3.Double Vision (Diplopia) / Strabismus from Brain Diseases is a common and disabling feature of many diseases that affect adults, including strokes, brain tumours, diabetes, and multiple sclerosis. Our goal is to understand the brain mechanisms that cause double vision and to find a cure for it. Specifically, our research aims to answer three major questions: (1) How are the three-dimensional characteristics of eye movements altered by diseases of the brain? (2) What are the mechanisms underlying these changes, and how do they adapt over time? (3) What are the effects of different kinds of surgery on vision and on brain recovery / adaptation?

Our team has devoted much effort to understand the pathophysiologic mechanism underlying skew deviation, which is a vertical strabismus caused by supranuclear lesions in the brainstem or cerebellum.

o  Our work has provided the first systematic evidence that skew deviation is caused by damage of a specific brain circuit that involves the utricles in the inner ear and the ocular motor nuclei.

o  Because differentiating skew deviation from cranial fourth nerve palsy often pose a diagnostic challenge to clinicians, we devise a novel clinical bedside test to differentiate between these two conditions based on our new understanding of the pathophysiologic mechanism underlying skew deviation. This new clinical test is now being adopted and used in major centers across North America.
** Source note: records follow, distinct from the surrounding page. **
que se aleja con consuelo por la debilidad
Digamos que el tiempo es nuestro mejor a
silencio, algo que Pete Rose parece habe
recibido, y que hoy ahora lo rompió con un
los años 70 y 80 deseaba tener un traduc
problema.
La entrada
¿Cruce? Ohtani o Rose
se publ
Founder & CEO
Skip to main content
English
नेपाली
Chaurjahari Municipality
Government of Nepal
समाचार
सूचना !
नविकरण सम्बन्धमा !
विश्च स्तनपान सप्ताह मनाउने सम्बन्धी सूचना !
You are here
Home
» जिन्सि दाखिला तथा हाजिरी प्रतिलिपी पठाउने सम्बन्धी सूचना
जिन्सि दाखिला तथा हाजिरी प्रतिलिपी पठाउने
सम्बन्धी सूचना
Additional achievements include:

o  Our modelling study on opsoclonus in 3D (involuntary chaotic eye movements commonly found in patients with tumours) has led to new discovery of a specific brain structure (fastigial nucleus of the cerebellum) that is responsible for causing it.

o  Our work on the vestibule-ocular reflex in 3D (the reflex that allows our vision to remain clear during head movements) has shown that the time-honoured Hering’s law is not immutable, and has contributed to a new understanding of how the brain controls eye movements.

o  Our study of 3D eye movements in neurologic patients has unravelled novel adaptive strategies used by the brain in the face of diseases.